Renee Shatterman, Georgia State associate professor of English, was one of the few town hall attendees to ask Becker a question. She suggested for faculty to be informed about resources available for financially at risk students.
Becker said that idea “is the old method that has failed.”
“That’s how we used to do in advisement, and that didn’t work,” he said. “We have 25,000 undergraduates. We need solutions that work for everybody and not just cases that are lucky enough that the professor saw them.”
Shatterman told The Signal she asked her question because she saw a promising student, who came back to college, be dropped from her courses.
“In the last week of class and exams, I found out she was being dropped from the program because there were unpaid dues,” she said. “She is not the only one, but she is the most extreme example because she had come back.”
She also said she has seen about 10 cases where students had to drop out of classes while teaching for 10 years, and even one when the student was homeless.
“It seems to be getting more problematic,” she said. “Another student last year, I was sure was homeless, and that is the first time I had come up against the situation of homelessness.”
Goal 2: Graduate and Professional Programs
Becker said an unmet goal in the Strategic Plan is to increase external funding for students.
“We profited bumped $56 million in sponsored funding to $100 million, and we barely increased the number of students funded on research grants,” he said.
He said over the last five years, Georgia State has supported an additional 170 doctoral students.
Goal 3: Leading Public Research University
Another of the university’s goals is to build more campus research facilities, according to Becker.
“We have much of that under way. We still have ways to go,” he said.
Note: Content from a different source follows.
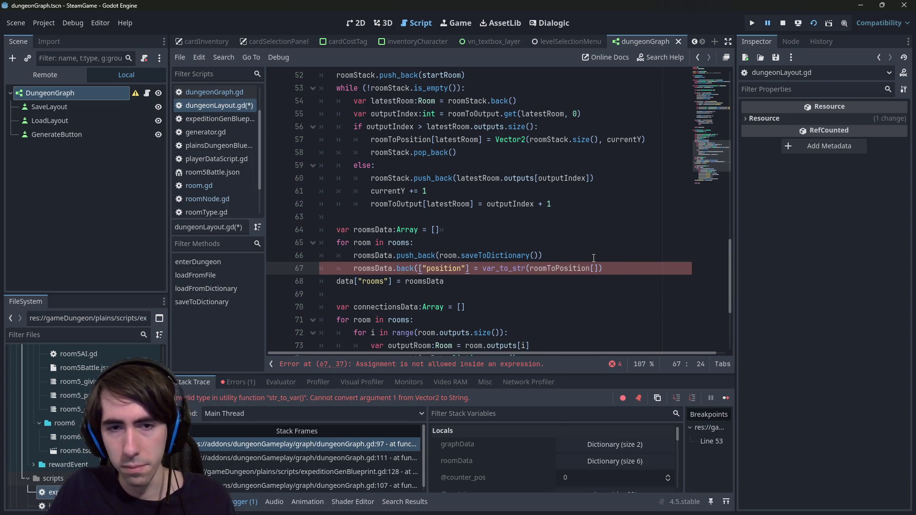
key("End")
key("Left")
key("Left")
In 2011, Georgia State also planned to be featured in the top merit research university annual report, and Becker said they expect to be in it.
A question Becker posed is if it is time to set a financial goal for the university to achieve in the next five years.
Goal 4: Challenge of Cities
Becker wants the Council for the Progress of Cities, which was founded in 2011 to study issues cities face, to continue producing quality work.
“By the end of 2016, we are supposed to have actually formed a robust effort by having and adding business and government partners that will actually be doing real work, which includes research projects,[and] demonstration grants…” he said. “We have a lot of work to do here.”
Goal 5: Globalizing the university
Georgia State recently established the International Center in Sept. 2, according to Becker.
“It was one of the initiatives and then miraculously the opportunity presented itself,” he said. “It’s a great facility.”
He also said the university planned to double the amount of students studying abroad, but it hasn’t been met that mark.
“So the question is, ‘Is doubling the right goal?” he said.